Het Belgische gerecht wil de Congolese minister Yerodia achter de tralies. De zaak bezorgde Louis Michel een kwaad moment.

De man met het vest, dat is Abdoulaye Yerodia Ndombasi, de minister van Buitenlandse Zaken van Congo. Hij heeft er er een hele collectie van, van die vesten, want hij draagt ze elke dag. Als het even kan, steekt hij ook graag een sigaar op, meestal krom, lokaal gedraaid rookgerief, waar hij met lange lucifers de brand in jaagt. Van een kort verblijf in New York begin dit jaar schijnt hem vooral te zijn bijgebleven dat je in de VS haast nergens mag roken. Met zijn wat sleffende stap, zijn geamuseerde, vorsende blik en zijn wat lijzige, geëlaboreerde manier van spreken lijkt Yerodia nog het meest op een sympathieke, wat ijdele maar nog kwieke professor.

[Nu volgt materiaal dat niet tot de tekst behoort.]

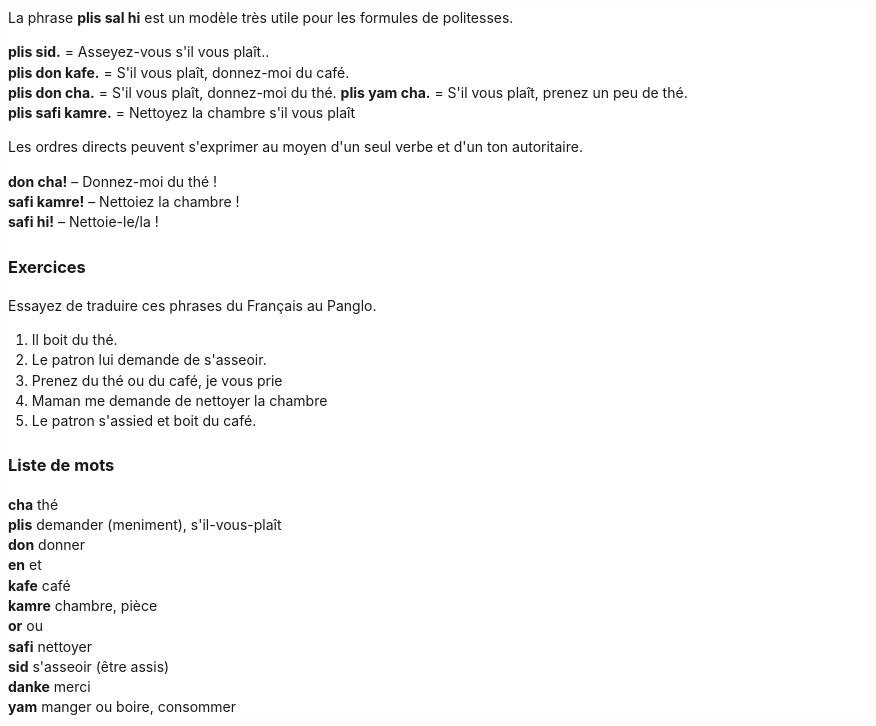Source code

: La phrase
**plis sal hi**
est un modèle très utile pour les formules de politesses.

**plis sid.**
= Asseyez-vous s'il vous plaît..  
**plis don kafe.**
= S'il vous plaît, donnez-moi du café.  
**plis don cha.**
= S'il vous plaît, donnez-moi du thé. 
**plis yam cha.**
= S'il vous plaît, prenez un peu de thé.  
**plis safi kamre.**
= Nettoyez la chambre s'il vous plaît

Les ordres directs peuvent s'exprimer au moyen d'un seul verbe et d'un ton autoritaire.

**don cha!**
– Donnez-moi du thé !  
**safi kamre!**
– Nettoiez la chambre !  
**safi hi!**
– Nettoie-le/la !


### Exercices

Essayez de traduire ces phrases du Français au Panglo.

1. Il boit du thé.
2. Le patron lui demande de s'asseoir.
3. Prenez du thé ou du café, je vous prie
4. Maman me demande de nettoyer la chambre
5. Le patron s'assied et boit du café.


### Liste de mots

**cha**
thé  
**plis**
demander (meniment), s'il-vous-plaît  
**don**
donner  
**en**
et  
**kafe**
café  
**kamre**
chambre, pièce  
**or**
ou  
**safi**
nettoyer  
**sid**
s'asseoir (être assis)  
**danke**
merci  
**yam**
manger ou boire, consommer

Dat laatste is Yerodia ook geweest; hij verbleef vanaf de jaren zestig vrijwel constant in Parijs, als medewerker van de befaamde Franse structuralistische psychoanalyticus Jacques Lacan. Zijn ‘zichtbare’ politieke rol in Congo beperkt zich tot de Simba-opstand, waarin ook zijn huidige baas, president Laurent-Désiré Kabila, een rol speelde. Yerodia was van augustus tot december 1965 de weinig opvallende ‘voorzitter van de uitvoerende raad’ (een soort eerste-minister) in de rebellenrepubliek in het toenmalige Stanleystad (nu Kisangani).

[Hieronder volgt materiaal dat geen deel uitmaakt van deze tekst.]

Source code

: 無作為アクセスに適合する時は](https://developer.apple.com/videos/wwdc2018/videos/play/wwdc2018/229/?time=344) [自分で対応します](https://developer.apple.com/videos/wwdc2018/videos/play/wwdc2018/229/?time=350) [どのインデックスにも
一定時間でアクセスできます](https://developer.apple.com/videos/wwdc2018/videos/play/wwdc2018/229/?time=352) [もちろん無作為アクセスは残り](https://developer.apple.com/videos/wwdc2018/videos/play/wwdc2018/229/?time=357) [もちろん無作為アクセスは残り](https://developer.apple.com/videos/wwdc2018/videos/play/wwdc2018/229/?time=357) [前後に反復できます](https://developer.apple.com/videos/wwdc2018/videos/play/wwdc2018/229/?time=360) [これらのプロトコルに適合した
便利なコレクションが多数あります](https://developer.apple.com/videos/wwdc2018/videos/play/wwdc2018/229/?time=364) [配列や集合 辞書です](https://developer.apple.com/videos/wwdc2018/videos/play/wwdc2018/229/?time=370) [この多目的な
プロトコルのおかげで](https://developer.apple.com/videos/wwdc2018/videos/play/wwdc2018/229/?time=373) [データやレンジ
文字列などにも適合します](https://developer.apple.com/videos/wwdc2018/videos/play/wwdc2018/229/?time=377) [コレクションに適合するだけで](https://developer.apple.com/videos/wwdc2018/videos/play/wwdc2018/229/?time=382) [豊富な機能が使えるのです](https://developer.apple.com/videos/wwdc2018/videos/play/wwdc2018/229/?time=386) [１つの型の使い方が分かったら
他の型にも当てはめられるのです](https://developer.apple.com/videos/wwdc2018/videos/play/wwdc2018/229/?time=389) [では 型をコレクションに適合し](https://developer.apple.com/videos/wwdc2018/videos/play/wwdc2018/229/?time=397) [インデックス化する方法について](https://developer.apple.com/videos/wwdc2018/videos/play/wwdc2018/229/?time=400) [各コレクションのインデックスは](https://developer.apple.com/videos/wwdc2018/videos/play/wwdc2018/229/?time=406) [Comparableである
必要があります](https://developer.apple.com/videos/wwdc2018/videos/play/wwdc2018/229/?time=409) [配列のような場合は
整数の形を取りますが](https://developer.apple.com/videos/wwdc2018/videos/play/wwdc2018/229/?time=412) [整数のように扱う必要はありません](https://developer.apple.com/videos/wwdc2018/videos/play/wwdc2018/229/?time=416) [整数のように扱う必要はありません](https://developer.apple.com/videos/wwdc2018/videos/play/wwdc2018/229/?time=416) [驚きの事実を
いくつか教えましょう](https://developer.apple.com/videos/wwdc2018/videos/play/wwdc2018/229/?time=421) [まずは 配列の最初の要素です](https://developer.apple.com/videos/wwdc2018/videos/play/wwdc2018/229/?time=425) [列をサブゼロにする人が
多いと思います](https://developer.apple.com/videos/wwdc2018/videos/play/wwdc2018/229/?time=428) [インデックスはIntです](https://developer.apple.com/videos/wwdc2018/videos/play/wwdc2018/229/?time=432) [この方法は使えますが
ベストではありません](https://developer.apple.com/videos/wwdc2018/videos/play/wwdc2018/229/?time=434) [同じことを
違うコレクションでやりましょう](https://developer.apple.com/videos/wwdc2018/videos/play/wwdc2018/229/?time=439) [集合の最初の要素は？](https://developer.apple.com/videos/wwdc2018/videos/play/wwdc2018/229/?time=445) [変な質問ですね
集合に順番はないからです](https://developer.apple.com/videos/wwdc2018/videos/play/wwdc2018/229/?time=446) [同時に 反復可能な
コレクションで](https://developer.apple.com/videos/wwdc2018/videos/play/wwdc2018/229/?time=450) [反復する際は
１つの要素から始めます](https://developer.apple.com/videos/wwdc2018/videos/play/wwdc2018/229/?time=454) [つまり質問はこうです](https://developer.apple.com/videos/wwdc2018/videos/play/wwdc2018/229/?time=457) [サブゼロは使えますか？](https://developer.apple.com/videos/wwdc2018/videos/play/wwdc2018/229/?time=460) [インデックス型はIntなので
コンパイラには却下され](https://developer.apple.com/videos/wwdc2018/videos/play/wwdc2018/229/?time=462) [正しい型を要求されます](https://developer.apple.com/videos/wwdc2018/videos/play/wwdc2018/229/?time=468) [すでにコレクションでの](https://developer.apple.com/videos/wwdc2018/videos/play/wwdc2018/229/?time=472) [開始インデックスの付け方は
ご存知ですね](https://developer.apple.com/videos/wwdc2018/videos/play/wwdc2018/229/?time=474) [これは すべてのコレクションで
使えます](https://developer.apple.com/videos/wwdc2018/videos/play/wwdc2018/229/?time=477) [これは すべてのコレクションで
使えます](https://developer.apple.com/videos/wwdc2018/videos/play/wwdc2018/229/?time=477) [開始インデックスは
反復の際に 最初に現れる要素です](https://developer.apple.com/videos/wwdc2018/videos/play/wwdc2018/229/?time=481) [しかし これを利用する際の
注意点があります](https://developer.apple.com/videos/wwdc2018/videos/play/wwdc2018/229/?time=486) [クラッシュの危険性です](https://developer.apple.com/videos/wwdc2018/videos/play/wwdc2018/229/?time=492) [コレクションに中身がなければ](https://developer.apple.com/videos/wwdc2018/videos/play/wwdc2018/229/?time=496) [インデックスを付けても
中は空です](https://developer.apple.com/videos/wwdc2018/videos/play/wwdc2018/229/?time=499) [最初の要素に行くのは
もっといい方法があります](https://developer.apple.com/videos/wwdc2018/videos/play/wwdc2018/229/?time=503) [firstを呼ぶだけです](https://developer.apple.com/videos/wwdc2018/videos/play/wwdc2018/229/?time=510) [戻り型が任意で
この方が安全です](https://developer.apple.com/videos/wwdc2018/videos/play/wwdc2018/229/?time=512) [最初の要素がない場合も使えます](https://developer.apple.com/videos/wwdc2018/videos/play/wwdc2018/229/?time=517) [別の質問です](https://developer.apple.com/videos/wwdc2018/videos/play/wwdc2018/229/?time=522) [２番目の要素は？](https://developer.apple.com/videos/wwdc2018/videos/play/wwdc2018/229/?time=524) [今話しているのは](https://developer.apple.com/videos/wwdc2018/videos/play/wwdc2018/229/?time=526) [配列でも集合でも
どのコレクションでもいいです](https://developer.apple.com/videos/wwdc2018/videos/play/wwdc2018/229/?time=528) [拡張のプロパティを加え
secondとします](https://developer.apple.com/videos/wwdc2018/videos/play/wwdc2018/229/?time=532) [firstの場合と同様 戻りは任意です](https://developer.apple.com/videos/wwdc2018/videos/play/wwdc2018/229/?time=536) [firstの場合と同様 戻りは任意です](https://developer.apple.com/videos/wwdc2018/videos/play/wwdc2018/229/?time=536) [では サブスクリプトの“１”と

In die periode frequenteerde Yerodia ook de Cubaanse revolutionair Che Guevara, die de Congolezen, zonder veel succes, de guerrilla kwam aanleren. Dertig jaar later, nadat Kabila dictator Mobutu Sese Seko met Rwandese en Ugandese hulp van de macht had verdreven, werd Yerodia kabinetschef van de nieuwe president en in 1999 minister van Buitenlandse Zaken. Dat Yerodia, die een Senegalese vader heeft, een moslim is, laat hij weinig blijken, maar toch maakte hij begin 1998 tijd vrij om de Amerikaanse extremistische moslimleider Louis Farrakhan met veel egards in Kinshasa te ontvangen.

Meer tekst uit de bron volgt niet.